In the quiet times, the animals came in looking for a place to shelter. Raccoons and opossums used the books as their litter box, and rodents used them as shelter. Birds nested in what was left of the light fixtures and vines grew along the ceilings. And underneath it all, the insects came in. The Dermestid beetles eating old paper and glue from the bindings, the book lice eating the mold and fungal spores, the caterpillars eating the rotting cellulose, and the centipedes and spiders that made their homes in such a rich hunting ground.
And with that first window broken, the damp came in. It settled into the books and helped mold and mildew grow. It warped covers, and destroyed bindings. It caused ink to run and colors to fade.

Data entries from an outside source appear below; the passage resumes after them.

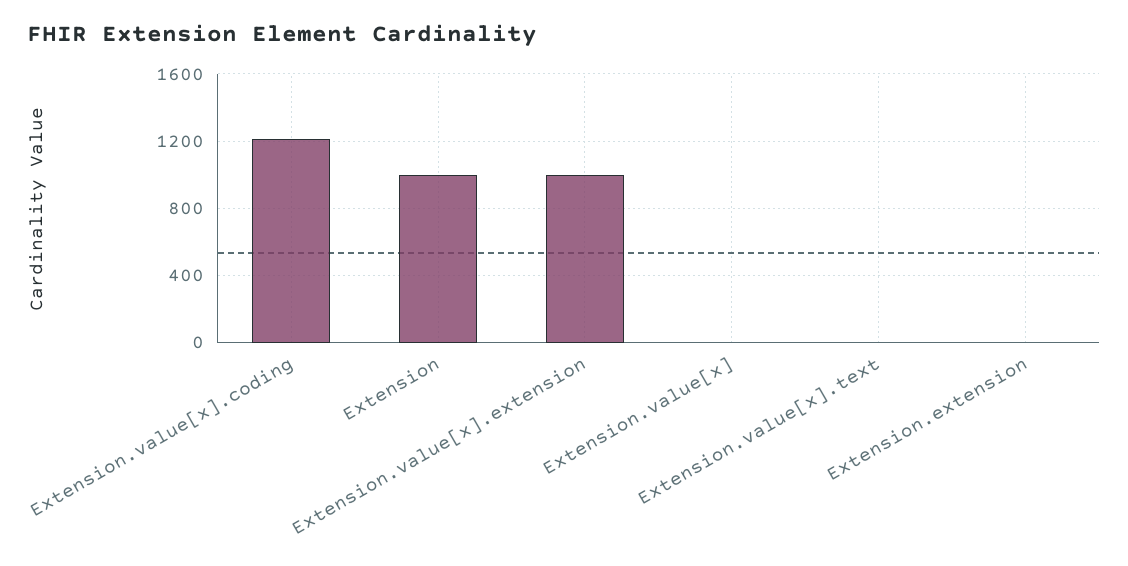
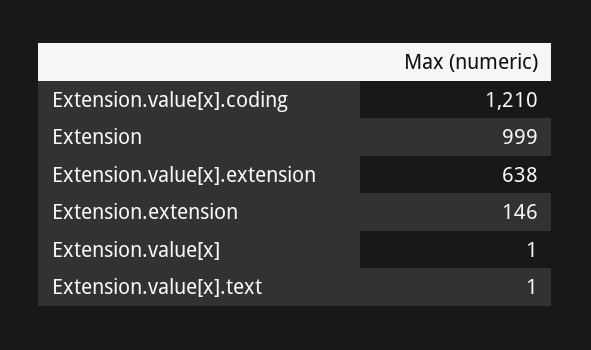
Extension.value[x].extension: 1000 -> 638
Extension.extension: 0 -> 146

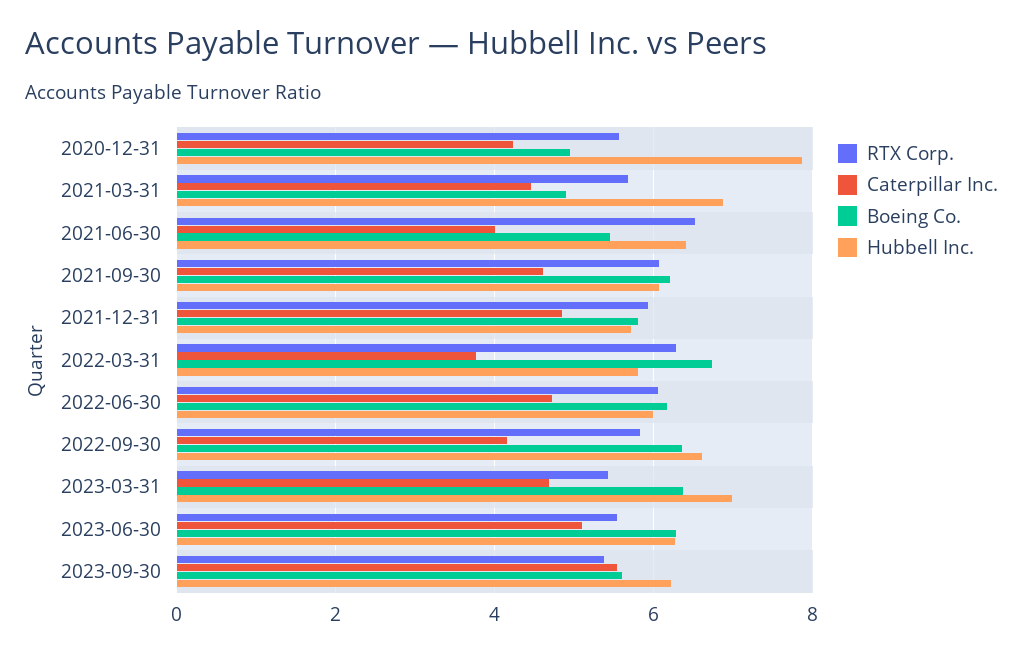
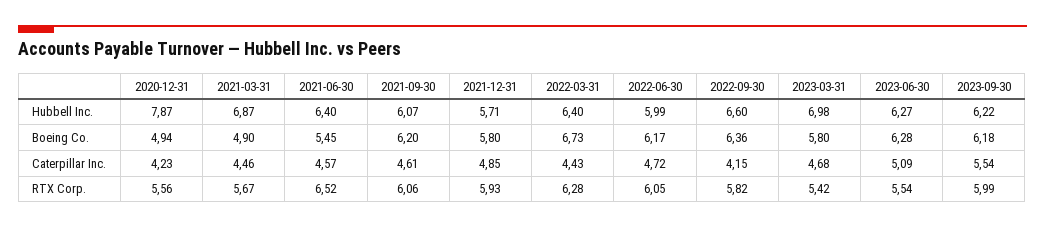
Caterpillar Inc., 2021-06-30: 4 -> 4.57
Caterpillar Inc., 2022-03-31: 3.8 -> 4.43
Hubbell Inc., 2022-03-31: 5.8 -> 6.4
Boeing Co., 2023-03-31: 6.4 -> 5.8
RTX Corp., 2023-09-30: 5.4 -> 5.99
Boeing Co., 2023-09-30: 5.6 -> 6.18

For 15 years the house stood, with its furnishings slowly going to ruin. There were those in the community that pleaded with the sister to sell the contents of the house and put the farm on the market. It was on the rolling prairie, the soil was good and the property was desirable. But the sister did nothing until her health was failing and she started disposing of her property to pay for her care.
By that time, the books were beyond saving. I shoveled first-edition military history books into a front-end loader along with biographies of interesting people, old crafting magazines, and early scientific farming books. And every load was dumped into the brush fire. I used a barn shovel to scoop up scattered books a foot deep in the house, and watched them all burn.
The almost physical pain watching those books burn caused in me was surprising. I was telling myself that the books were just things; just possessions and that I was being overly emotional, but books aren’t just things. Books are some of the longest lasting repositories of data storage we have, they are what help us remember what are, show us what we can be, and remind us of times when we should have known better.
And to watch someone’s book collection, and indeed 98 percent of their belongings put on the scrap heap, made it worse. No matter what a person believes about the afterlife, or if they believe in one at all, we all hope that the things we leave behind will make someone happy. We hope that the boxes of books your family sells at the auction will go to someone that will get some enjoyment out of their use, that the set of china you leave your niece will help her set up her house one day, that the set of old knives you leave your son will help him pay off the debts he never told you about.
So the lesson I learned that dreary day is this: It is not enough to have someone to leave your possessions to, you must leave them with instructions on how to dispose of it. Because if you don’t, whatever you hoped would happen, whatever joy you thought you’d left behind might all end up in smoke on a cold day in January.